9
Do not wage cruel war and call it commerce, do not bleed the world and call it progress, do not grind their bones, to make your bread. And do not yell at your offspring – because they will remember. And every word which my father spoke to me was incised. In a strange way – the arguments that he presented were even deeper than the actions in Currier House. They were more brutal, and delivered with a kind of élan. My father had gridded my brain for destruction, rather than my body.
After he had expended every bit of energy, he lay dormant - quiescent - but not calm. He strode away from the kitchen table where the altercation occurred and left me to stew in my juices. After a long hesitation - my mother came down from their room, and put me quietly into the shower. I plastered myself with warm water - and looking down saw my thighs shiver - they were recalling the torture, still. My hand was on the wall, and for some minutes did nothing at all. It was an active kind of Nothing - enrapturing destruction, like of Phoenix, I stood up and resolved to begin a new.

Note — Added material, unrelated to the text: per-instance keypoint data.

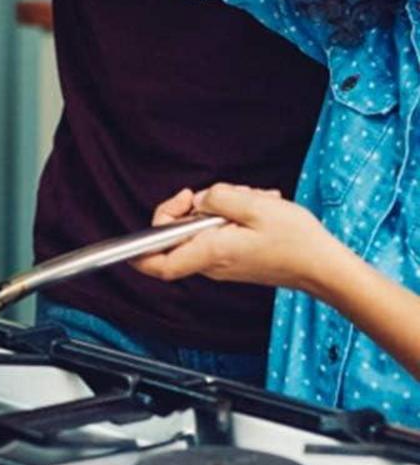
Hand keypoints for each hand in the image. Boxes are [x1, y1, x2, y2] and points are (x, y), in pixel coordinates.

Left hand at [134, 182, 344, 292]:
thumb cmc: (296, 241)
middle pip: (177, 235)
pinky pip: (218, 233)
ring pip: (201, 229)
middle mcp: (212, 263)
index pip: (158, 263)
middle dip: (191, 206)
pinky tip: (255, 210)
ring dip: (220, 208)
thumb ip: (216, 198)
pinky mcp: (235, 260)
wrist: (326, 268)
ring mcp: (224, 264)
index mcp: (210, 252)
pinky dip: (232, 217)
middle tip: (216, 196)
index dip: (137, 251)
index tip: (139, 229)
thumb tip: (198, 201)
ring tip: (249, 201)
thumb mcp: (253, 205)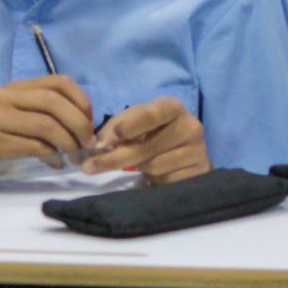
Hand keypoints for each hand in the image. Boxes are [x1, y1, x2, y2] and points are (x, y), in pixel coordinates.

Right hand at [0, 75, 94, 164]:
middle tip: (88, 143)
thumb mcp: (12, 111)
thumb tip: (82, 122)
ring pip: (47, 125)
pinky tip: (56, 163)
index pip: (58, 81)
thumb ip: (40, 109)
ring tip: (75, 154)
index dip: (81, 99)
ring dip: (69, 142)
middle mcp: (5, 96)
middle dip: (79, 123)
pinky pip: (33, 146)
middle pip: (55, 102)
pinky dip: (52, 155)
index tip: (90, 119)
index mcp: (15, 86)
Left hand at [81, 96, 210, 183]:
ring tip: (133, 165)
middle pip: (149, 145)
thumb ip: (117, 127)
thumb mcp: (136, 122)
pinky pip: (165, 180)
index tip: (110, 138)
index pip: (153, 113)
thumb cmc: (155, 133)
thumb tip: (99, 144)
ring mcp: (197, 151)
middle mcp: (190, 126)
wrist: (185, 154)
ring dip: (135, 168)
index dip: (131, 125)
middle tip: (90, 166)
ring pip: (154, 165)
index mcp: (172, 107)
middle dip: (116, 157)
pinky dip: (152, 180)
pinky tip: (151, 175)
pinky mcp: (198, 173)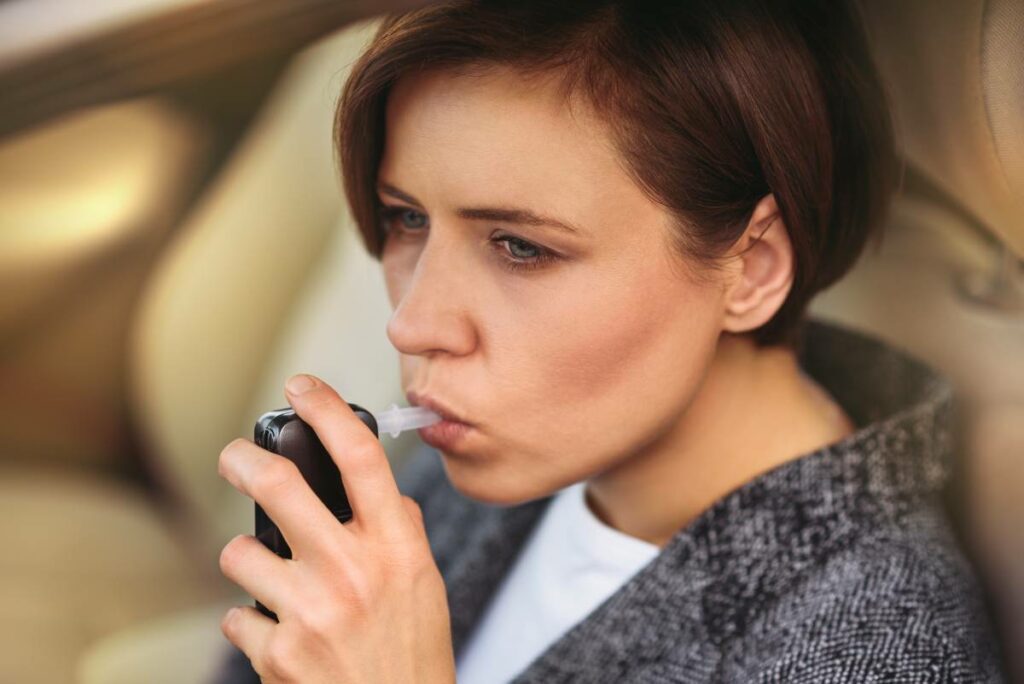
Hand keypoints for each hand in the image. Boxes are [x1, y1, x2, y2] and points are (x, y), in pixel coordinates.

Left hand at [217, 373, 454, 683]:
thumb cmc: (413, 653)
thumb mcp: (424, 583)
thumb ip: (401, 530)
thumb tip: (381, 490)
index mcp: (397, 547)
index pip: (362, 458)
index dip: (327, 410)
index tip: (302, 386)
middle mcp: (353, 572)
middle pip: (279, 486)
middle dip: (242, 461)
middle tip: (232, 457)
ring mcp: (311, 613)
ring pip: (239, 553)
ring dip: (247, 561)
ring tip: (270, 579)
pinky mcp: (277, 654)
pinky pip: (236, 617)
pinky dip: (252, 622)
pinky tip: (281, 635)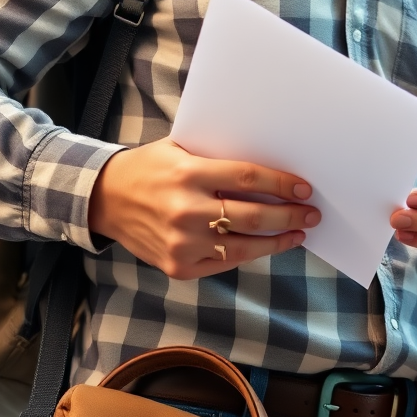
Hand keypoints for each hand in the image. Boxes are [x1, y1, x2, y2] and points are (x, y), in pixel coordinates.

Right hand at [88, 139, 320, 279]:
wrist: (105, 199)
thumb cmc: (150, 168)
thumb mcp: (181, 149)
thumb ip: (217, 159)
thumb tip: (268, 166)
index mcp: (188, 174)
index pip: (246, 178)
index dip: (280, 184)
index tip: (303, 187)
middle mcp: (186, 210)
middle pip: (252, 216)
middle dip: (289, 215)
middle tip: (311, 213)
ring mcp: (181, 243)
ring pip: (244, 247)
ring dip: (278, 240)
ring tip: (298, 232)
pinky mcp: (178, 267)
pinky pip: (225, 263)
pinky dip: (250, 254)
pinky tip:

Ones in bed - recollecting the events, with cold logic - though I have never heard of hot logic - and decided that whatever tremors and quivers that these events caused - they would quickly be forgotten. This I vowed.
Then to fall asleep - and the last thing that streamed in my brain, was why a doornail should be deadlier than a coffin nail. And then to sleep, that bitter pill of waking was time to slumber.
Suddenly a terror, and I awoke … the lights were on outside and the sky was dark, but through the branches of the trees - there were stars again.
There was a cramping between my thighs, but it was just noticeable. Going back to bed, in a dreamscape Lily was present, and she was talking - but the words out of her mouth were gibberish, though of an ornate kind. Also, her lips are in a different syncopation from the sounds. The was no tactile touch against the skin, even this past in a nightmare. Consciousness did not happen - instead, I heard a grandfather clock chiming. In gabardine, bien sûr.
But, I looked for a timepiece, but all I saw was a wooden one in my imagination. It stopped at a time I knew all so well.
We have no grandfather clock, swirled in gin, within this house. Tock-tick, Tock-tick. Tock-tick. Go forth on gathering and gleeful clicking. Tock-tick.